Standard abbreviations
- ISO 4: Chin. J. Int. Law

Indexing
- ISSN: 1540-1650 (print) 1746-9937 (web)
- LCCN: 2002214223
- OCLC no.: 729879087

Links
- Journal homepage; Online access; Online archive;

= Chinese Journal of International Law =

The Chinese Journal of International Law is a quarterly peer-reviewed law journal covering international law. Since 2005 it is published by Oxford University Press in association with the Chinese Society of International Law and the Institute of International Law (Wuhan University). The journal was established in 2002. The founding editors-in-chief are Wang Tieya and Sienho Yee.
In 2005 Oxford University Press started to act as publisher. It is abstracted and indexed in the Social Sciences Citation Index since 2008. According to the Journal Citation Reports, the journal has a 2015 impact factor of 1.186; 2016 impact factor of 0.857.
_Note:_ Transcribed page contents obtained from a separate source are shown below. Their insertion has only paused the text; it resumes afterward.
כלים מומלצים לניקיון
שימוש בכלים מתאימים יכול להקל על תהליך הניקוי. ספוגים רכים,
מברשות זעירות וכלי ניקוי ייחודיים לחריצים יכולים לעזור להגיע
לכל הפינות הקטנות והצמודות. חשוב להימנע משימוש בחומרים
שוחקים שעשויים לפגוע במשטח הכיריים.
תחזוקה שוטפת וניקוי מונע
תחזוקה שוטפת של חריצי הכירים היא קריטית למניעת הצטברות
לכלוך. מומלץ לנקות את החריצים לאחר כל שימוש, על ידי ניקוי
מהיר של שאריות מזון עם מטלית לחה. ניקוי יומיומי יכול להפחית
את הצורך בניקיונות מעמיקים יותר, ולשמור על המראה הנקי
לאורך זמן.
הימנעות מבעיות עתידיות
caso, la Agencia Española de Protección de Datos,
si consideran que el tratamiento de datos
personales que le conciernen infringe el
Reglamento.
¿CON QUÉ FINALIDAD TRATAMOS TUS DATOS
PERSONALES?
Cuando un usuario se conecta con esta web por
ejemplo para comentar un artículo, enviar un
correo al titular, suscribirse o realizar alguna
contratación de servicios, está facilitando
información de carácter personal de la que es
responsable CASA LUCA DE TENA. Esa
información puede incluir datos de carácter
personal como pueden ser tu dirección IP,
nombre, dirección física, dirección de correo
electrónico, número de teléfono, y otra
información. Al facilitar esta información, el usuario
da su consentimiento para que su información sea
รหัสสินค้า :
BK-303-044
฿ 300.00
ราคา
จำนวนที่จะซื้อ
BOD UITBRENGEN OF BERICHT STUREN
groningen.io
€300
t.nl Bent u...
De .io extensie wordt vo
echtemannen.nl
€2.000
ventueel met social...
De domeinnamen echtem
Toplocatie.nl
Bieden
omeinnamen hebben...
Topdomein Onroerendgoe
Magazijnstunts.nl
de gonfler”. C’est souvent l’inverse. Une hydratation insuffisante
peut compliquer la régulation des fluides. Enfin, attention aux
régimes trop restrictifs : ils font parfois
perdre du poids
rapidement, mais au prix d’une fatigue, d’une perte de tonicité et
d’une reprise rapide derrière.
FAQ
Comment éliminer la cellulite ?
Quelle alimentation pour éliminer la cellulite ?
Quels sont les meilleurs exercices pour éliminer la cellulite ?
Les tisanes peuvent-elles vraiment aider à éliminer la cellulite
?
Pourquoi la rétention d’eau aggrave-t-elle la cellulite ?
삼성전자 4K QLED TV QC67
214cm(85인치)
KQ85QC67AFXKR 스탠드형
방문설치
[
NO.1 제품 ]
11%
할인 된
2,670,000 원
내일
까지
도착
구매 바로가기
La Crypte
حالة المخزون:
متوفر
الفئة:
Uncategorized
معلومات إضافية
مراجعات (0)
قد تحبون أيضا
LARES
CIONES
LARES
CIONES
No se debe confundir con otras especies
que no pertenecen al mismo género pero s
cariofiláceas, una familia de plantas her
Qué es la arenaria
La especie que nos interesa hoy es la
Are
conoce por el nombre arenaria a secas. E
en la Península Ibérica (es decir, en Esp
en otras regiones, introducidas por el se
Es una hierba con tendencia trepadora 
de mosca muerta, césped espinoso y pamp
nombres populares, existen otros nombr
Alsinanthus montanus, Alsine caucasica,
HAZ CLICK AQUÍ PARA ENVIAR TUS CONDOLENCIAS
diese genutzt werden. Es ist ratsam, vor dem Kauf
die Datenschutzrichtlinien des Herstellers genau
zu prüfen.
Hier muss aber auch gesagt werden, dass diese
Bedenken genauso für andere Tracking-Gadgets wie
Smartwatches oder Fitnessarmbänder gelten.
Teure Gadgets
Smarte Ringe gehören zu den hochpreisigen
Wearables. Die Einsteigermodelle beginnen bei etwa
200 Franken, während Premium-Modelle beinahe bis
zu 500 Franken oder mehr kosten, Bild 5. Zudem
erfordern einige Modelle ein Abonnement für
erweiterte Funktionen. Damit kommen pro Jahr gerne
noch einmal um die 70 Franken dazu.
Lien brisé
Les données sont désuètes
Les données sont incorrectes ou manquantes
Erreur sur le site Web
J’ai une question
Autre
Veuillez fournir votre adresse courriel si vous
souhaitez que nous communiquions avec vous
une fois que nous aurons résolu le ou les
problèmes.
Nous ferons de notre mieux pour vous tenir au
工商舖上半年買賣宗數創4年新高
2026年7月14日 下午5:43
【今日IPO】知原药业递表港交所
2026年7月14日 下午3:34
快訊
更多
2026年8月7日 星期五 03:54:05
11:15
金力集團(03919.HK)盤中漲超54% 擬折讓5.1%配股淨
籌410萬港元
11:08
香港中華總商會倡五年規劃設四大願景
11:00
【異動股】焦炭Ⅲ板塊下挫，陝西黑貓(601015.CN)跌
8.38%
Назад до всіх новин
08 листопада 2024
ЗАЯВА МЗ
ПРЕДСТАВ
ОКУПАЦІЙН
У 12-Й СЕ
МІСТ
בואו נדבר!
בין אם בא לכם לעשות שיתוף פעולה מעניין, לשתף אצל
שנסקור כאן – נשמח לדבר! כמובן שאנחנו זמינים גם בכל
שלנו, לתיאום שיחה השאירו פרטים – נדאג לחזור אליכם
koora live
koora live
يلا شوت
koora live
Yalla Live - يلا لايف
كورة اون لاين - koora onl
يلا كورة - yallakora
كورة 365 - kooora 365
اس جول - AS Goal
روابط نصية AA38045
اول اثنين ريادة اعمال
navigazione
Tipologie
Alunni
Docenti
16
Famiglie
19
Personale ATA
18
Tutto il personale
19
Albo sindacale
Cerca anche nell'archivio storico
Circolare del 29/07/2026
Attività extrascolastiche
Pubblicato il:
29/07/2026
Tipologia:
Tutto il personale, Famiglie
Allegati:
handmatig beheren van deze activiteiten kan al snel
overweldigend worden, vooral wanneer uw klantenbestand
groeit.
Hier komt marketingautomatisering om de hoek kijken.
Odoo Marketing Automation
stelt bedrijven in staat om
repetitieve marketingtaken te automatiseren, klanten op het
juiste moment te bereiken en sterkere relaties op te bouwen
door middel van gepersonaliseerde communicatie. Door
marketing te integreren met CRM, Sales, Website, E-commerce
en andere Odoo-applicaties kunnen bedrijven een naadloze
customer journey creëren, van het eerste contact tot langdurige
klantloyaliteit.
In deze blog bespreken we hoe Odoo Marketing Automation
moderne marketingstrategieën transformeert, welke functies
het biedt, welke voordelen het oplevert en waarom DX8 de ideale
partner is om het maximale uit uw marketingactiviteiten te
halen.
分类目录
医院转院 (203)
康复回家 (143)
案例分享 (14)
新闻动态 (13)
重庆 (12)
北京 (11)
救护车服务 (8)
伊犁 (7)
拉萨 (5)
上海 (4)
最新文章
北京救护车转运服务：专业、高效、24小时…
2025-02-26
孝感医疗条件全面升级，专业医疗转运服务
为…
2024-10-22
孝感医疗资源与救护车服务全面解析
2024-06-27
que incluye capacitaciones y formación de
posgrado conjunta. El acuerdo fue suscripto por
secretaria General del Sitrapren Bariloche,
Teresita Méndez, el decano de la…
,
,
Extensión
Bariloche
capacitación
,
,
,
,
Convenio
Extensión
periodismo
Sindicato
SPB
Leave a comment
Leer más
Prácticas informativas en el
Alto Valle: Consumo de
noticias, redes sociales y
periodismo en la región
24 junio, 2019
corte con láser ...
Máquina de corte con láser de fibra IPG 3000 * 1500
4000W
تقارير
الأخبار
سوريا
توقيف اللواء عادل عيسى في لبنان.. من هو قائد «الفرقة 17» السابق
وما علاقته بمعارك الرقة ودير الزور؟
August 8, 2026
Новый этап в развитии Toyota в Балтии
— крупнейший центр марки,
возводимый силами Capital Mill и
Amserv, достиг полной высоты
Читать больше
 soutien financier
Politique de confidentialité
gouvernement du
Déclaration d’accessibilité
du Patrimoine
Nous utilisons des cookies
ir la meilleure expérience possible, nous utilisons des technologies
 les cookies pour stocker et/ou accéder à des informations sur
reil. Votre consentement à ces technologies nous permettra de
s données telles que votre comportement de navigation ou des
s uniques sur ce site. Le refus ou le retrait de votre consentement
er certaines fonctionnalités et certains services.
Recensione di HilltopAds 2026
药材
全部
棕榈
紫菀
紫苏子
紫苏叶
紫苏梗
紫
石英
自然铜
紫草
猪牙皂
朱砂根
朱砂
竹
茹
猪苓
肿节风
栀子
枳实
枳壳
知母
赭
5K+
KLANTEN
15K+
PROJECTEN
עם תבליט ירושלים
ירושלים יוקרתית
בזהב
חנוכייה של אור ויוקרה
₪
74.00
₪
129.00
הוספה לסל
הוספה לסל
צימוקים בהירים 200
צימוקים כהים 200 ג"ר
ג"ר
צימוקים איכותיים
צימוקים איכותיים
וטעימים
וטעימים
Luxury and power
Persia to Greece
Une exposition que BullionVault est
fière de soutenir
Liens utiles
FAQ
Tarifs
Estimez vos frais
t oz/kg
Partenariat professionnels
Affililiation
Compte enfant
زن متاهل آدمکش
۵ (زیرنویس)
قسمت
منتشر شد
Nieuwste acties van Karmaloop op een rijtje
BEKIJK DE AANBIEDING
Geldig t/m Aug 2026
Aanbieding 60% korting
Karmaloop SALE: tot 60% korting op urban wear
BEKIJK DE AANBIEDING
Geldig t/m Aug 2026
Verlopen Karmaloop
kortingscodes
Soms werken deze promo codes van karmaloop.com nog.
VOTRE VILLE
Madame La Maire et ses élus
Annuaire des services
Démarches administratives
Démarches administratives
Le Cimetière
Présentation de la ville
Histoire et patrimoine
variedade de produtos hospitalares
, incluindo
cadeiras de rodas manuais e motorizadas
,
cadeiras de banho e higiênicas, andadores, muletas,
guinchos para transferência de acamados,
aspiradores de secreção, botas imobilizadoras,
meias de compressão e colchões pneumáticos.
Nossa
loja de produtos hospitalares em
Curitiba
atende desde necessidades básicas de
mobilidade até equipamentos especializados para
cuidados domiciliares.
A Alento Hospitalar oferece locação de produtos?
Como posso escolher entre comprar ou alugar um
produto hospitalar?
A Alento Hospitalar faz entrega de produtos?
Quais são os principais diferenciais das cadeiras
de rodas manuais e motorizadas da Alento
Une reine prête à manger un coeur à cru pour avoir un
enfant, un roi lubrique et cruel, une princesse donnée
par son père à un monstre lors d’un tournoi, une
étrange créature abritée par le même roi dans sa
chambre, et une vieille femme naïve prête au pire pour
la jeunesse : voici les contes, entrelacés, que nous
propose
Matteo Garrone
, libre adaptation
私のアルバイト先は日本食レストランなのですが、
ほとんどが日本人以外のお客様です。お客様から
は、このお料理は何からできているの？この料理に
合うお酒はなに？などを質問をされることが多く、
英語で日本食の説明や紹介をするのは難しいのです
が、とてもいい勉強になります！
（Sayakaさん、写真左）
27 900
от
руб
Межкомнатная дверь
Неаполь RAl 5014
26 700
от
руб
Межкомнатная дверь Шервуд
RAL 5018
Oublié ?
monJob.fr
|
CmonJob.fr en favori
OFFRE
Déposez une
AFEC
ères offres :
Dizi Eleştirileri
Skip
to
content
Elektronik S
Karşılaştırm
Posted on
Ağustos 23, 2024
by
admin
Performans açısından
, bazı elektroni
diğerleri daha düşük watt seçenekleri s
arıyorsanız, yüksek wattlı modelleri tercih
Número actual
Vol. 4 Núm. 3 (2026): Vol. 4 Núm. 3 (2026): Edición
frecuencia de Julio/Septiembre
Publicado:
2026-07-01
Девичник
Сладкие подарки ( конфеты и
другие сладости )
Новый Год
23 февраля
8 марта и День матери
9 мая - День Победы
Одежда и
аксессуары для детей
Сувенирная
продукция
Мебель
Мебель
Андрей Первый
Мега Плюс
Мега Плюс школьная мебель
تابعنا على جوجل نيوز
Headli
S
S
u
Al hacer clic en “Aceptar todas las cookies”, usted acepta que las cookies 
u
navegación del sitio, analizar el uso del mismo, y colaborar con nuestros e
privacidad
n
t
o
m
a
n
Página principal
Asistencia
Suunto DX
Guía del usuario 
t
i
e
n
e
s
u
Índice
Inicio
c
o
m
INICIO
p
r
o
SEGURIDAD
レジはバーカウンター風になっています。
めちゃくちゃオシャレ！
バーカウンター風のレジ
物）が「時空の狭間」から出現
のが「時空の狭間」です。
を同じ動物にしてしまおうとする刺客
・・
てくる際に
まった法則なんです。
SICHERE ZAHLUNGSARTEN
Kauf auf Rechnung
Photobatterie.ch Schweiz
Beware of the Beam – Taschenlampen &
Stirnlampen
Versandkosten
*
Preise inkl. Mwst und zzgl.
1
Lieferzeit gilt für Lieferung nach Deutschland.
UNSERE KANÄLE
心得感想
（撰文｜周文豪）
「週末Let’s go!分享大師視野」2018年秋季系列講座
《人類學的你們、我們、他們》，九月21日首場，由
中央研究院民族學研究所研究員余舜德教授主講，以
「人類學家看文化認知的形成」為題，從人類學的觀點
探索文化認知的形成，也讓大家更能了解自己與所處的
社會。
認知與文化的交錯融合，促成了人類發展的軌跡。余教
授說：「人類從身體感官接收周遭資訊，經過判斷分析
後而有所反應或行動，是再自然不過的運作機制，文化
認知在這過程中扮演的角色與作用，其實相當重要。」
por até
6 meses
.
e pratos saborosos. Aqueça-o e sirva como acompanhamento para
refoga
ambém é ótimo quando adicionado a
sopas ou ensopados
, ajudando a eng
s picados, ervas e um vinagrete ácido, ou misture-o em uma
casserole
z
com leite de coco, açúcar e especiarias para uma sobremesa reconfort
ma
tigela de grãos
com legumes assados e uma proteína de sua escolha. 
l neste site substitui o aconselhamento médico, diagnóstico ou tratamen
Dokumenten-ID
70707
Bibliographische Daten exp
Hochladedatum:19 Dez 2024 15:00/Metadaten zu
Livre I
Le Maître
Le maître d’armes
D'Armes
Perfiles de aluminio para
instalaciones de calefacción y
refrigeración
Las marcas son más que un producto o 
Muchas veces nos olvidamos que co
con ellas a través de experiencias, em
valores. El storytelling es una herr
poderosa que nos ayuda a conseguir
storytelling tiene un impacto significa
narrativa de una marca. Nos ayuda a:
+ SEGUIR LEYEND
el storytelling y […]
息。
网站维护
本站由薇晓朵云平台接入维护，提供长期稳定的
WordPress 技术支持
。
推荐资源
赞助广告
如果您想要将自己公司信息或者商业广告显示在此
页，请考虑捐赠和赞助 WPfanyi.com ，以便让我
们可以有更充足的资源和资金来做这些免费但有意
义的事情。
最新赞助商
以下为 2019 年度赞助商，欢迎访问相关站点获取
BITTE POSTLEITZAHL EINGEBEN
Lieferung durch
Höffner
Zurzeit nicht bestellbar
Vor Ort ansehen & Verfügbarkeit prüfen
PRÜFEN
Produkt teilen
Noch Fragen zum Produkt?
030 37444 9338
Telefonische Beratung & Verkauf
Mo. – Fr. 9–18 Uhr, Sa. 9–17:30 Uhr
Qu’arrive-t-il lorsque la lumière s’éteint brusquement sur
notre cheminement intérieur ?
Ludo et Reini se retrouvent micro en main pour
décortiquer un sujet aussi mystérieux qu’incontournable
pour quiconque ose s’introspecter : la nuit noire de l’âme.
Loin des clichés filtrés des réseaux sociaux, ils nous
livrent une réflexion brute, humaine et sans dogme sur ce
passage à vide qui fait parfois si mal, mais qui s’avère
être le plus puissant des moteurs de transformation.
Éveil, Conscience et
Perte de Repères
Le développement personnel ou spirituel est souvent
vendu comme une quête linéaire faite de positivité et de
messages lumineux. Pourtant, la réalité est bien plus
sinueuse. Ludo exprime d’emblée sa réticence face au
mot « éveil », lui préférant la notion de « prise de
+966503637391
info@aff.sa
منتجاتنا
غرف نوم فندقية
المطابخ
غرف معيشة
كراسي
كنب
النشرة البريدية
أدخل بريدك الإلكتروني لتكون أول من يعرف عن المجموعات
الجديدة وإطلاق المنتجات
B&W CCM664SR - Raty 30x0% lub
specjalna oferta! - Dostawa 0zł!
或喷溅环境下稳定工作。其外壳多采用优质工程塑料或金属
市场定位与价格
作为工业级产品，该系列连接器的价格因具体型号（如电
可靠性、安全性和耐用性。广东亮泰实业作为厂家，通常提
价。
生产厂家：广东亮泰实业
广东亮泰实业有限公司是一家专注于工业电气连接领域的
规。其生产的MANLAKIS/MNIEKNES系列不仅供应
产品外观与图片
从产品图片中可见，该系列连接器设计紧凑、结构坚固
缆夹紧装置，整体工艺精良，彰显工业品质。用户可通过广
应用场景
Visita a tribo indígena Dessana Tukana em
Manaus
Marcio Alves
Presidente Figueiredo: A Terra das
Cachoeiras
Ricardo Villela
The Chinese JIL has published papers on the core areas of public international law, including debates on jurisprudence of the International Court of Justice, the South China Sea arbitration, and identification of customary international law.

Each year the Chinese JIL publishes a long survey on the Chinese practice in public international law, and also, more recently, in private international law.